__DIRECTIONS__. Reproduce every line of the records below verbatim, omitting the pictures.
Top of RECORD EXCERPTS
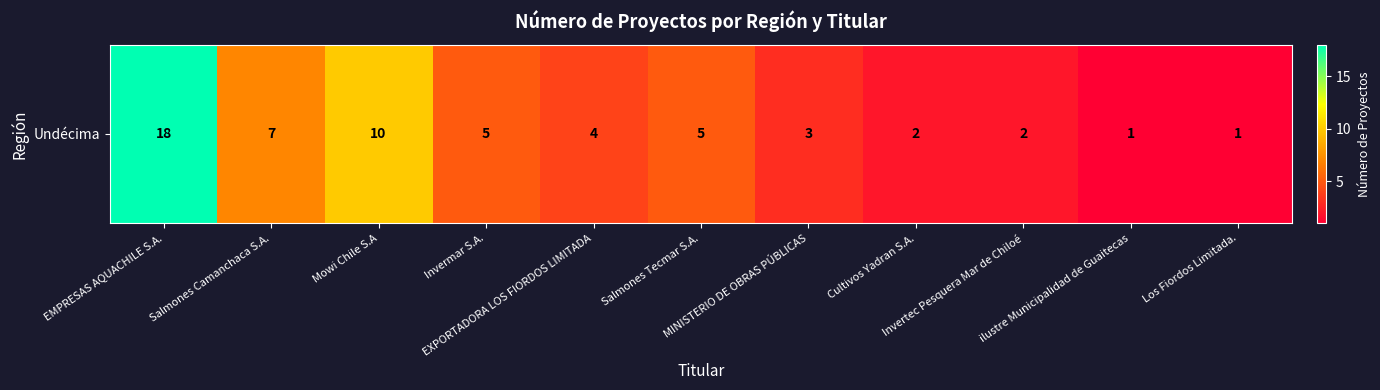

Is it true that the value at Invertec Pesquera Mar de Chiloé is 2?

True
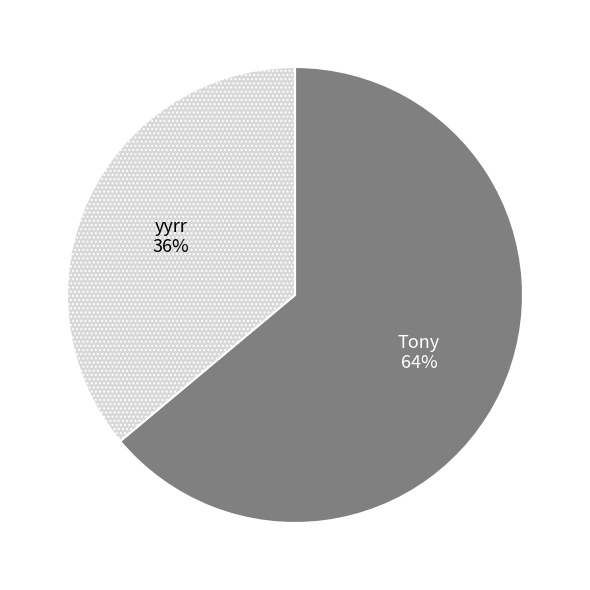

Is there any slice that represents more than half of the pie?

Yes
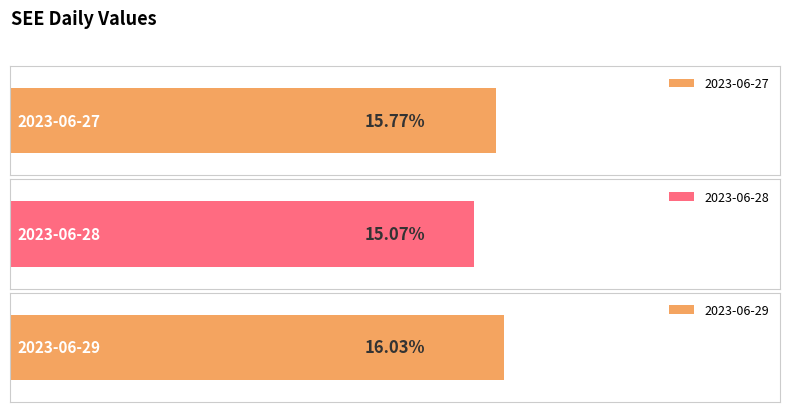

Are the bars grouped side by side (vs. stacked)?

No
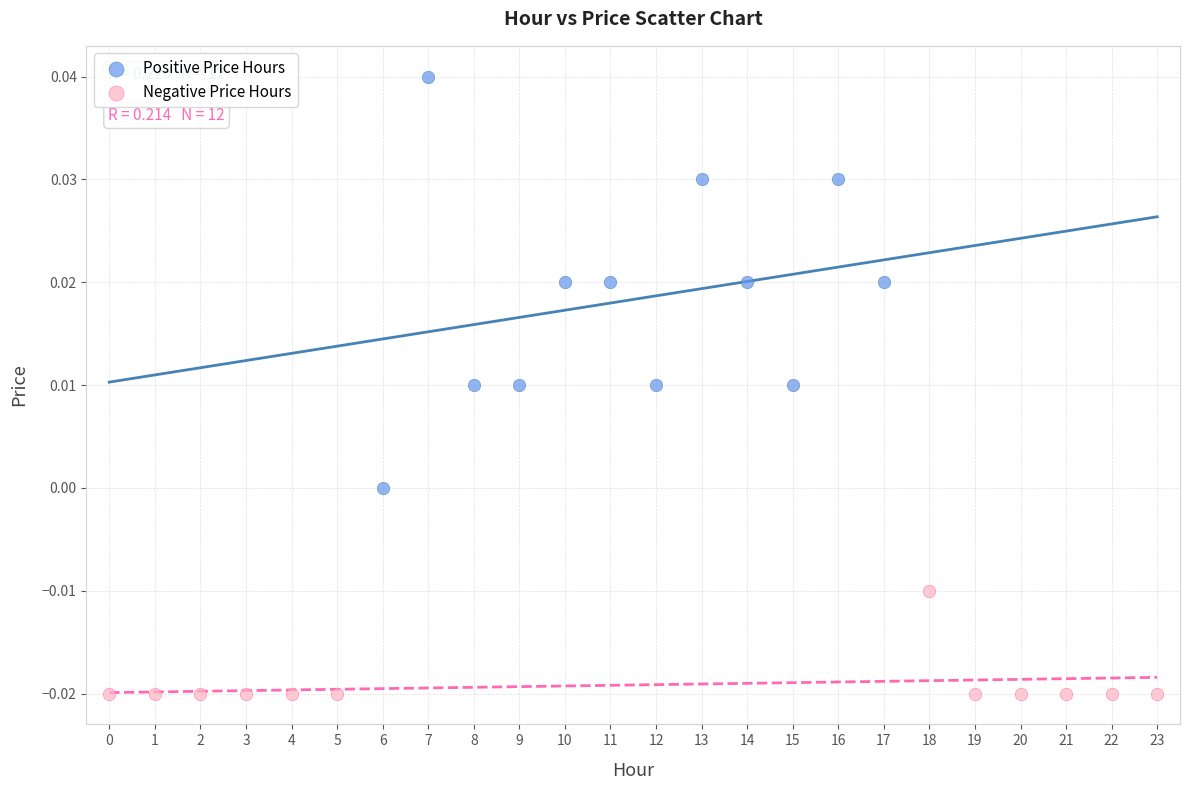

Which series has the widest spread of Y values?

Positive Price Hours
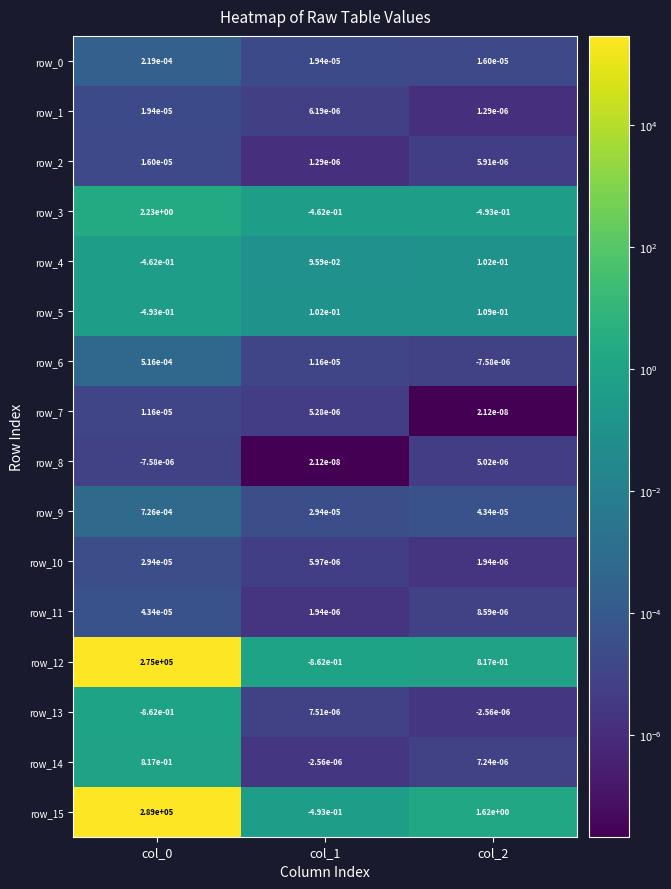

How many series are shown in this chart?

16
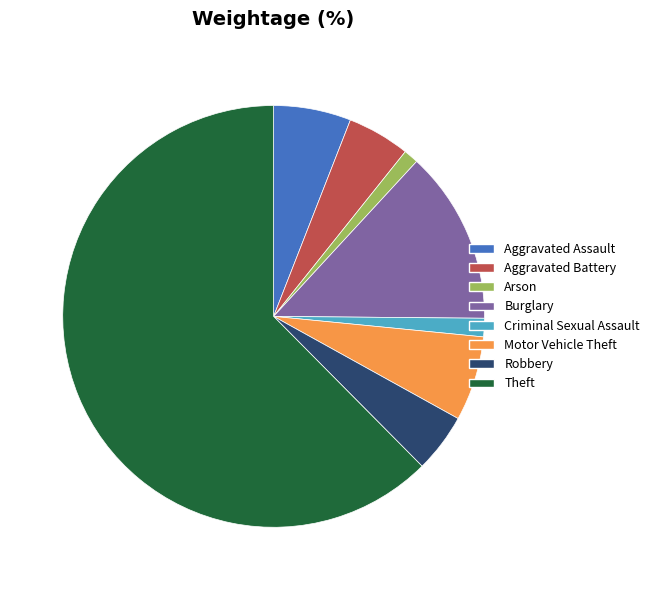

Is the sum of Aggravated Battery and Criminal Sexual Assault greater than half?

No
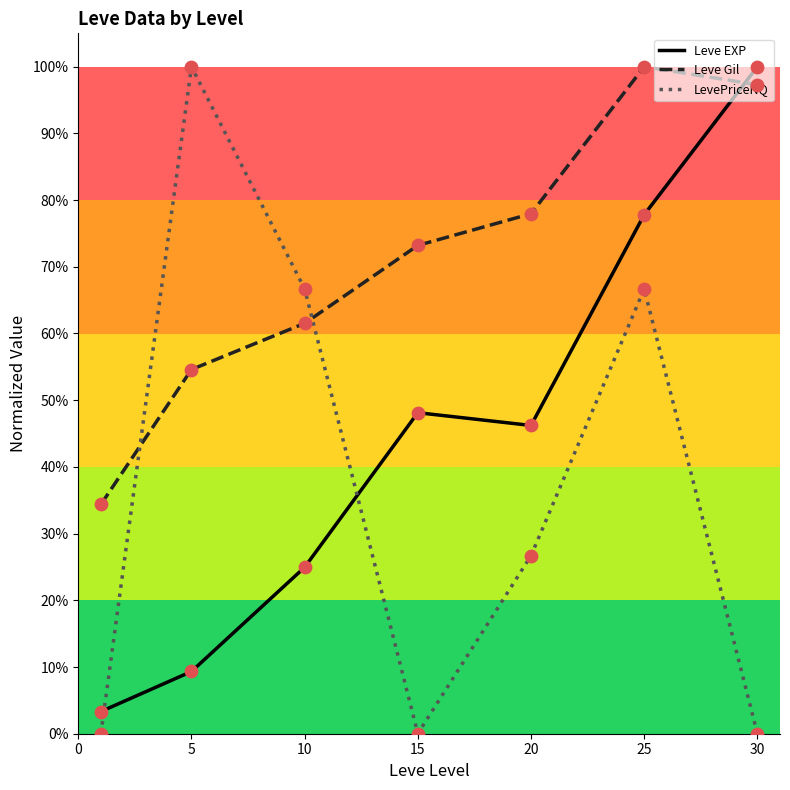

Which series has the largest total across all categories?

Leve Gil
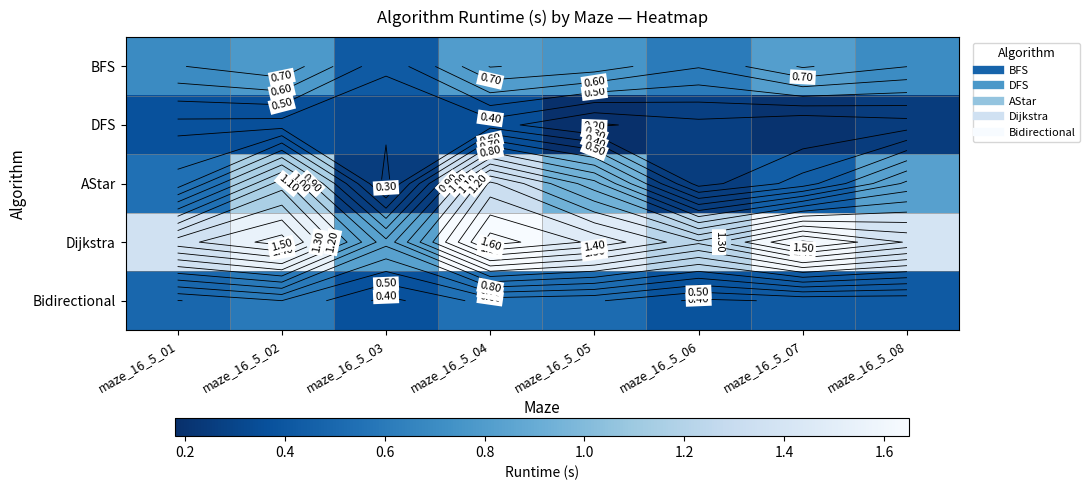

List the labels in order of Bidirectional value, smallest first.

maze_16_5_03, maze_16_5_06, maze_16_5_08, maze_16_5_07, maze_16_5_01, maze_16_5_05, maze_16_5_04, maze_16_5_02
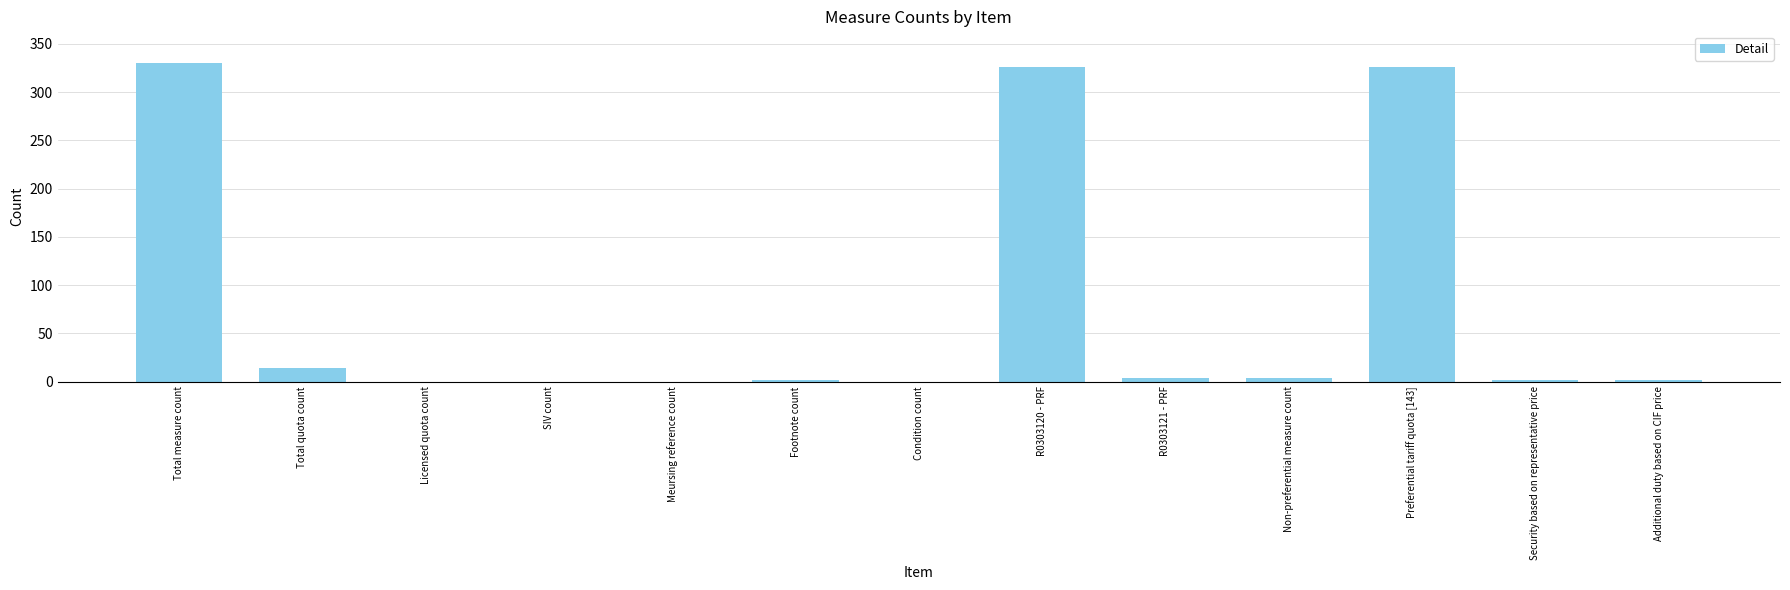

How many data points does each series have?

13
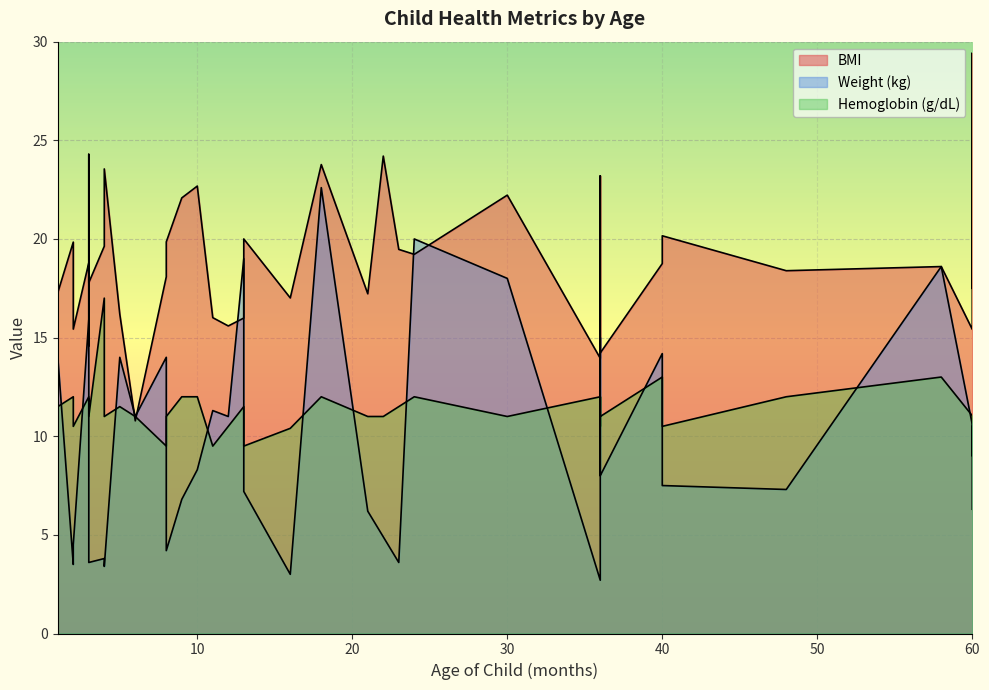

List the labels in order of Hemoglobin (g/dL) value, smallest first.

60, 11, 13, 8, 16, 36, 40, 60, 2, 12, 22, 8, 1, 21, 30, 4, 6, 3, 36, 36, 60, 5, 1, 23, 13, 1, 2, 24, 3, 36, 36, 9, 48, 10, 3, 18, 3, 58, 40, 4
Bottom of RECORD EXCERPTS
__FINISHED TASK__.
Is it true that the value at Invertec Pesquera Mar de Chiloé is 2?

True

Is there any slice that represents more than half of the pie?

Yes

Are the bars grouped side by side (vs. stacked)?

No

Which series has the widest spread of Y values?

Positive Price Hours

How many series are shown in this chart?

16

Is the sum of Aggravated Battery and Criminal Sexual Assault greater than half?

No

Which series has the largest total across all categories?

Leve Gil

List the labels in order of Bidirectional value, smallest first.

maze_16_5_03, maze_16_5_06, maze_16_5_08, maze_16_5_07, maze_16_5_01, maze_16_5_05, maze_16_5_04, maze_16_5_02

How many data points does each series have?

13

List the labels in order of Hemoglobin (g/dL) value, smallest first.

60, 11, 13, 8, 16, 36, 40, 60, 2, 12, 22, 8, 1, 21, 30, 4, 6, 3, 36, 36, 60, 5, 1, 23, 13, 1, 2, 24, 3, 36, 36, 9, 48, 10, 3, 18, 3, 58, 40, 4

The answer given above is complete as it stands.